Sutter Hill Ventures
- Company type: Private
- Industry: Venture capital
- Founded: 1964; 62 years ago
- Founder: Paul M. Wythes; Bill Draper;
- Headquarters: Palo Alto, California, U.S.
- Products: Investments
- Website: www.shv.com

= Sutter Hill Ventures =

American private equity firm

Sutter Hill Ventures is an American private equity firm focused on venture capital investments in technology-based start-up companies. Founded in 1964, Sutter Hill is one of the oldest venture capital firms still in operation. Based in Palo Alto, CA, the firm is primarily focused on investments in the fields of networking and computer technology, business and financial services, healthcare, web development, and pop culture, and have been known to invest in angel funds.

==History==
Sutter Hill Ventures was founded in 1964 by Bill Draper and Paul Wythes. It began as an off-shoot of a real estate firm and was licensed as a Small Business Investment Company. The firm was an early investor in companies including Qume, a maker of disk drives and printers acquired in 1978 by ITT, and Diablo Systems, a pioneer of daisy-wheel printers that was acquired by Xerox in 1972. In the 1980s, the firm provided seed money for LSI Logic and Banyan Systems.

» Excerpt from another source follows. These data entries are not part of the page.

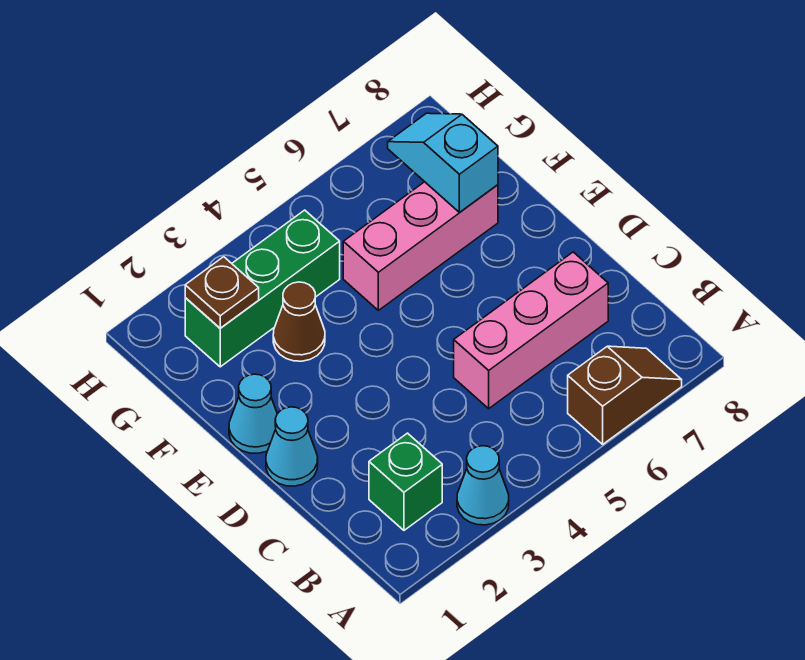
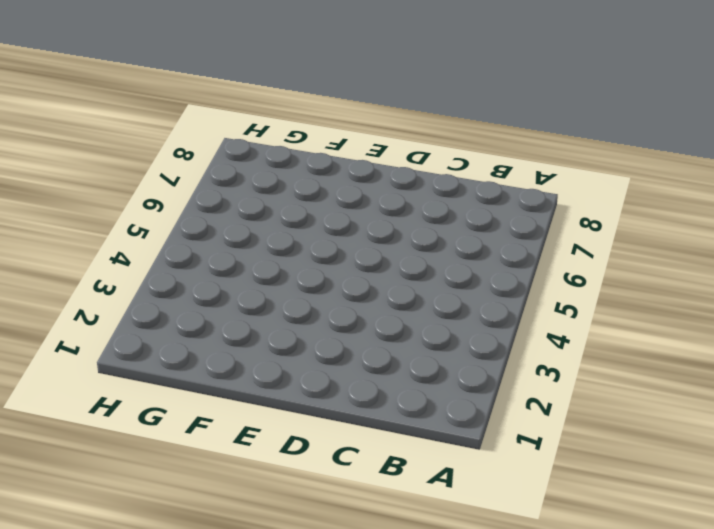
none -> cyan cone A3 level 1
none -> brown slope A6:A7 level 1 top 6

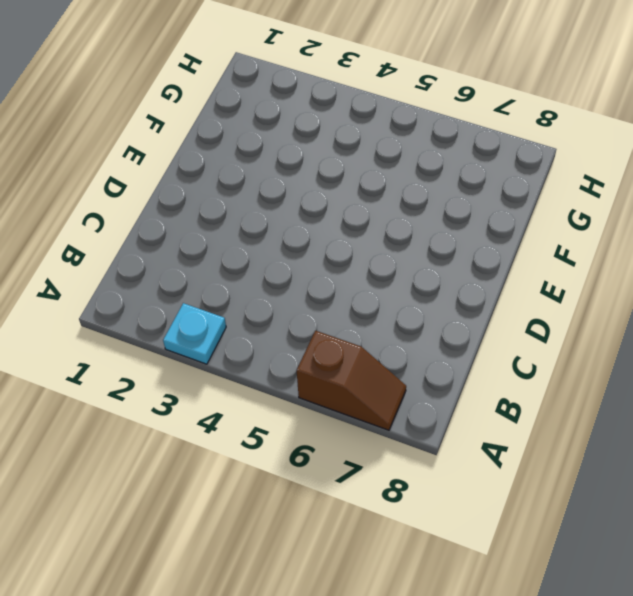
cyan plate A3 level 1 -> cyan cone A3 level 1
none -> green brick B2 level 1
none -> pink brick C5:C7 level 1

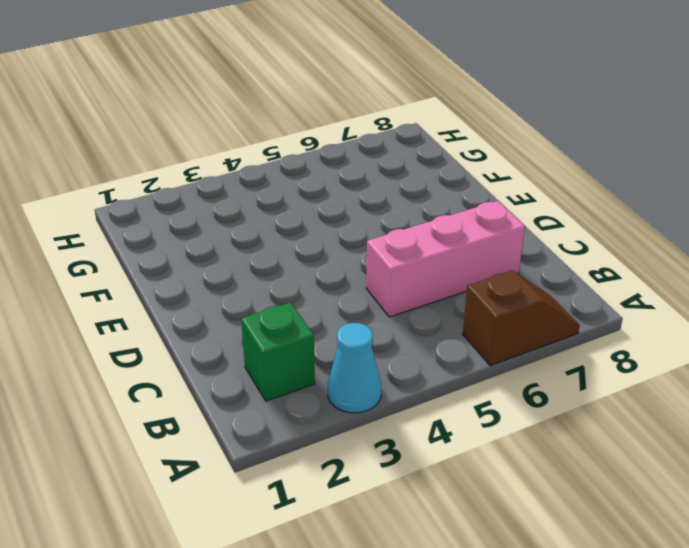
none -> cyan cone D1 level 1
none -> cyan cone E1 level 1

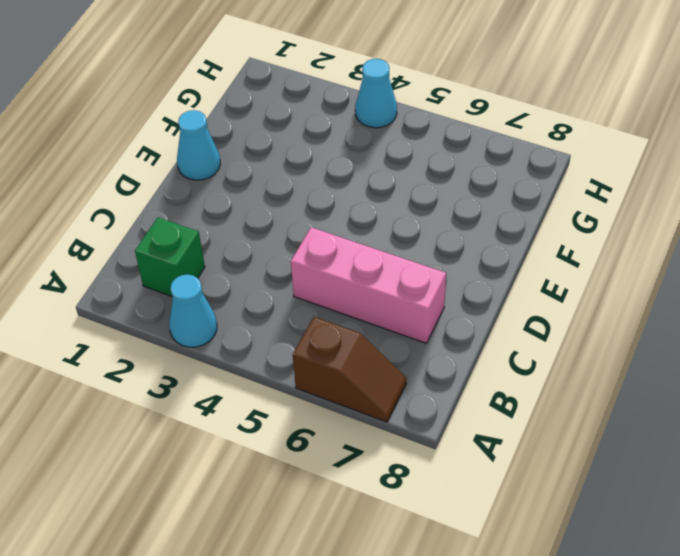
cyan cone H4 level 1 -> cyan cone D1 level 1
none -> brown cone F3 level 1
none -> pink brick F5:F7 level 1

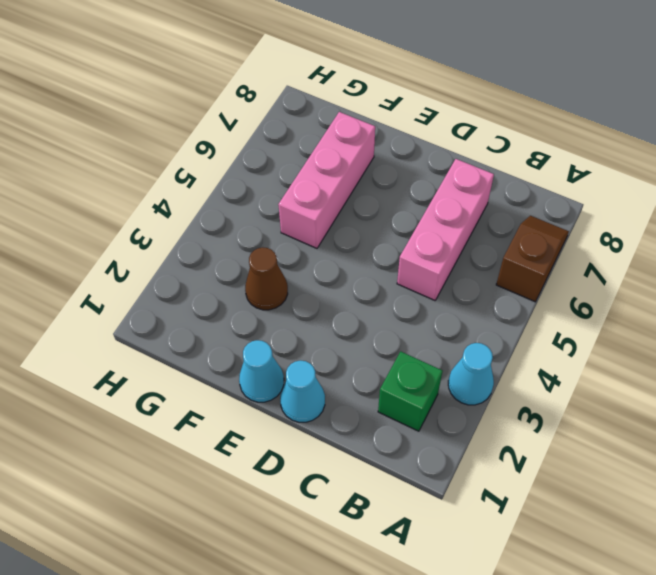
none -> green brick G2:G4 level 1
none -> cyan slope F7:G7 level 2 top F

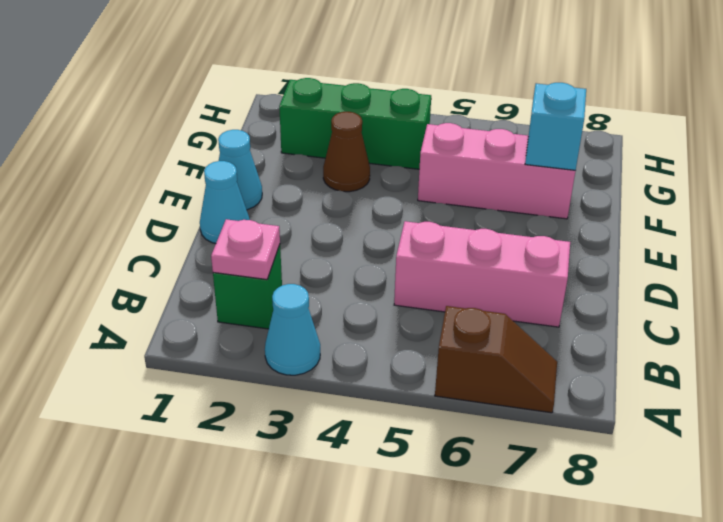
pink plate B2 level 2 -> none
none -> brown plate G2 level 2

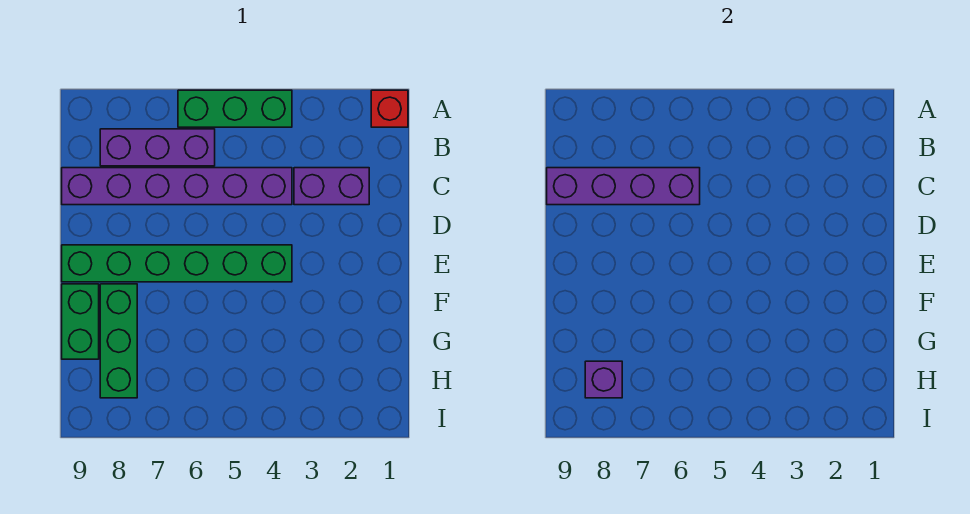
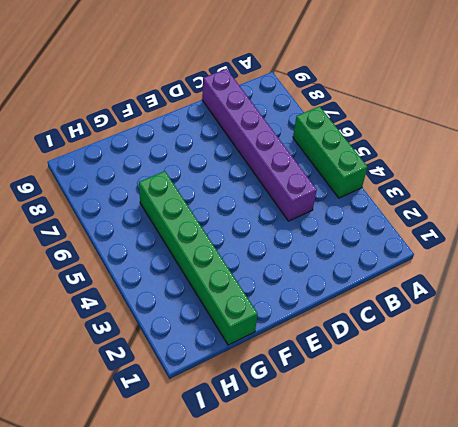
green brick G1:G6 level 1 -> green brick E4:E9 level 1
none -> red brick A1 level 1
none -> purple brick B6:B8 level 1

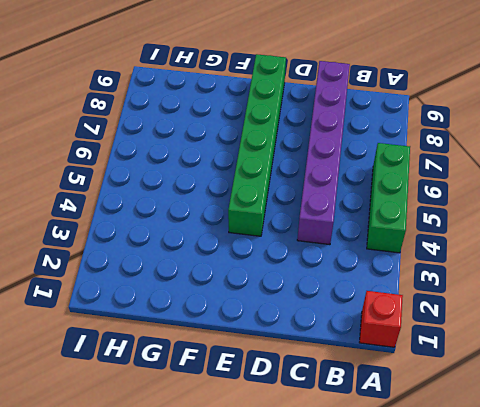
none -> purple brick B6:B8 level 1
none -> purple brick C2:C3 level 1

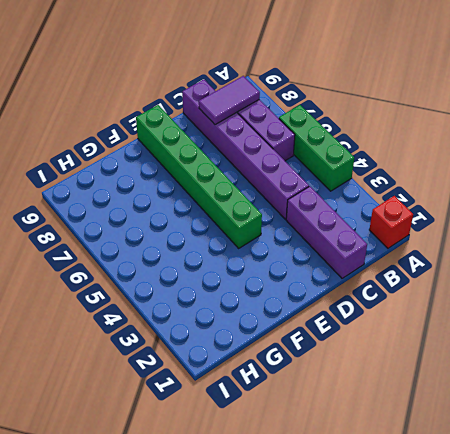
purple tile B8:C8 level 2 -> purple brick C6:C9 level 2
purple brick C1:C3 level 1 -> purple brick C2:C3 level 1
none -> green brick F8:H8 level 1
none -> green brick F9:G9 level 1

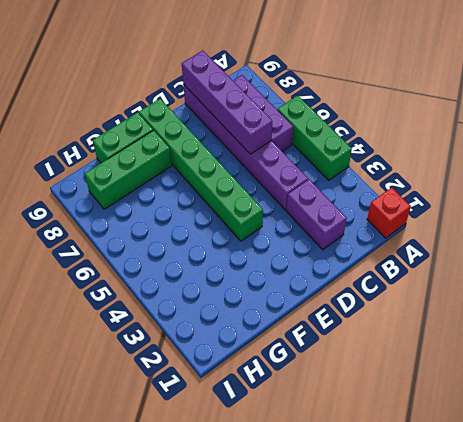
none -> purple brick H8 level 2

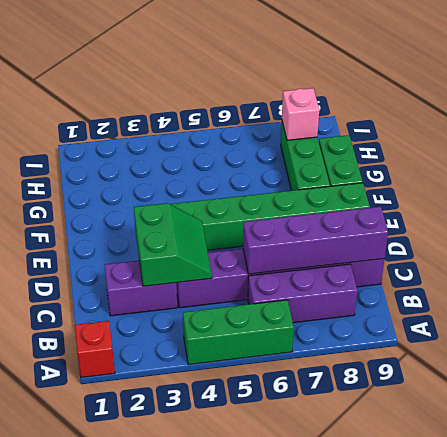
green slope C3:D4 level 2 top 3 -> none
pink brick H8 level 2 -> purple brick H8 level 2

In May 2025, it was reported the company invested in artificial intelligence hardware start-up called io, founded in 2024 by Jony Ive, and then acquired by OpenAI for $6.5 billion, subject to regulatory approval.

==Notable Investments==
The firm has held positions in a number of publicly traded companies, including Restoration Robotics (HAIR), Pure Storage (PSTG), Mattersight (MATR), Forty Seven (FTSV), Threshold Pharmaceuticals (THLD), Molecular Templates (MTEM), Cardica (CRDC), and Corcept Therapeutics (CORT). The firm has also incubated and invested in Snowflake Computing (SNOW) which had the record-setting technology IPO in 2020.